Inheritance presents a deck-building dad whose bark and swagger is the show barely masking a volcanic rage. The alpha male among a brood of unruly daughters and patronizing in-laws, Leo is captured on a hot afternoon, rumbling with the fore-shocks that unmistakably precede an eruption. Unproductive point-of-view shifts somewhat mar the setup, but Perdue’s ghastly climax is riveting, her wind-down the more powerful for showing Leo’s rage still intact even while he stares his guilt in the face.

CA-NA-DA soars above its oddly irrelevant title. Sally has a problem son, still at home after a college degree and bristling with ingratitude. When she sets up breakfast for him – favourite cereal in favourite bowl – he stares bleary-eyed, flicks a finger dipped in milk at his mother’s face and says, “hate to break it to you, moms, but I want eggs.” I confess, I wanted to push the lad’s surly face into his bowl of Mini-Wheats. It’s a hackle-raising and seductive intro. The form of the dysfunction feels crystal clear, and now we simply must know the causes and motives behind it. Here Perdue hits a stride that makes less considerably more than the rambling more she often employs elsewhere. We get less explanation, more (and more compelling) action. A stranger invited into the household becomes at once a rival mom figure and a carnal catalyst.

Next up we meet Jackie, charged with care of her widowed mother. Ailing Leona comes with mandatory cigarettes and oxygen tank: a walking (well, shuffling) imminent explosion. When Jackie’s out with mom, she scowls. She scowls at passersby and her own thoughts and dogs tied up outside the liquor store. The sour face fits her “like a lead-lined vest – the kind you wear while having your teeth X-rayed.” The tale is titled Pooey, mom’s catchall dismissive, but Perdue doesn’t trade in any similar cheap shots. Jackie is torn by the mess of her mother’s decline, yes, but the bond is finally more powerful than the burden. A needlessly complicated back-story somewhat hobbles the momentum here, but the core drama holds true.

Theories of Relativity drops in on aging-hippie parents with a teen son and daughter still seeking identities they can call their own. Perdue’s impulsive bouncing between points of view is more distracting in this effort, but Chris, the son, eventually emerges as the pivotal figure, his resentments and concealed moral storms flaring and ebbing. Fires – accidental, then deliberate – bookend the tale.

In the closing entry, a young couple is driven to near-murderous desperation by their nightmare starter home and a series of hack handymen.

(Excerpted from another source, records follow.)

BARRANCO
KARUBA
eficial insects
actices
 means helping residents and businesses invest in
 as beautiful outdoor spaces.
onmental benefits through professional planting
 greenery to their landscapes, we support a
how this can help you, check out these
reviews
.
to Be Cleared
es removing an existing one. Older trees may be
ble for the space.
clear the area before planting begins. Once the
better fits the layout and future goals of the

Riffs of screwball comedy give way to hurled accusations and exchanges of seething rancour, building to a spectacular closing battle in the crumbling ruins. Here and elsewhere, Perdue’s strong character work supplies a nuance and authenticity that happily counters her sometimes scattershot approach to the complexities of third-person narration.

Jim Bartley is The Globe and Mail’s first-fiction reviewer.